Using list.count to sort a list in-place using .sort() does not work. Why?
It doesn't work with the list.sort
method because CPython decides to "empty the list" temporarily (the other answer already presents this). This is mentioned in the documentation as implementation detail:
CPython implementation detail: While a list is being sorted, the effect of attempting to mutate, or even inspect, the list is undefined. The C implementation of Python makes the list appear empty for the duration, and raises
ValueError
if it can detect that the list has been mutated during a sort.
The source code contains a similar comment with a bit more explanation:
/* The list is temporarily made empty, so that mutations performed
* by comparison functions can't affect the slice of memory we're
* sorting (allowing mutations during sorting is a core-dump
* factory, since ob_item may change).
*/
The explanation isn't straight-forward but the problem is that the key-function and the comparisons could change the list
instance during sorting which is very likely to result in undefined behavior of the C-code (which may crash the interpreter). To prevent that the list is emptied during the sorting, so that even if someone changes the instance it won't result in an interpreter crash.

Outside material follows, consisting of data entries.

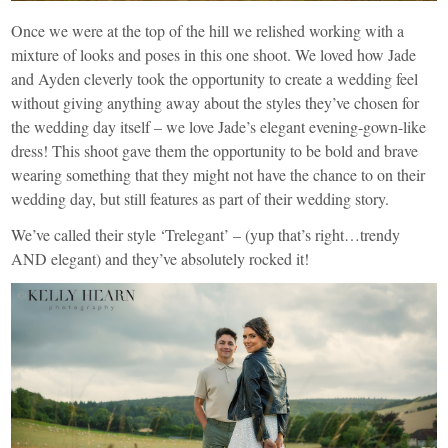
Once we were at the top of the hill we relished working with a
mixture of looks and poses in this one shoot. We loved how Jade
and Ayden cleverly took the opportunity to create a wedding feel
without giving anything away about the styles they’ve chosen for
the wedding day itself – we love Jade’s elegant evening-gown-like
dress! This shoot gave them the opportunity to be bold and brave
wearing something that they might not have the chance to on their
wedding day, but still features as part of their wedding story.
We’ve called their style ‘Trelegant’ – (yup that’s right…trendy
AND elegant) and they’ve absolutely rocked it!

This doesn't happen with sorted
because sorted
copies the list and simply sorts the copy. The copy is still emptied during the sorting but there's no way to access it, so it isn't visible.
However you really shouldn't sort like this to get a frequency sort. That's because for each item you call the key
function once. And list.count
iterates over each item, so you effectively iterate the whole list for each element (what is called O(n**2)
complexity). A better way would be to calculate the frequency once for each element (can be done in O(n)
) and then just access that in the key
.
However since CPython has a Counter
class that also supports most_common
you could really just use that:
>>> from collections import Counter
>>> [item for item, count in reversed(Counter(a).most_common()) for _ in range(count)]
[1, 2, 2, 5, 5, 4, 4, 4]
This may change the order of the elements with equal counts but since you're doing a frequency count that shouldn't matter to much.
What you see is the result of a certain CPython implementation detail of list.sort
. Try this again, but create a copy of a
first:
a.sort(key=a.copy().count)
a
# [1, 5, 5, 2, 2, 4, 4, 4]
.sort
modifies a
internally, so a.count
is going to produce un-predictable results. This is documented as an implementation detail.
What copy
call does is it creates a copy of a
and uses that list's count
method as the key. You can see what happens with some debug statements:
def count(x):
print(a)
return a.count(x)
a.sort(key=count)
[]
[]
[]
...
a
turns up as an empty list when accessed inside .sort
, and [].count(anything)
will be 0
. This explains why the output is the same as the input - the predicates are all the same (0
).
OTOH, sorted
creates a new list, so it doesn't have this problem.
If you really want to sort by frequency counts, the idiomatic method is to use a Counter
:
from collections import Counter
a.sort(key=Counter(a).get)
a
# [1, 5, 5, 2, 2, 4, 4, 4]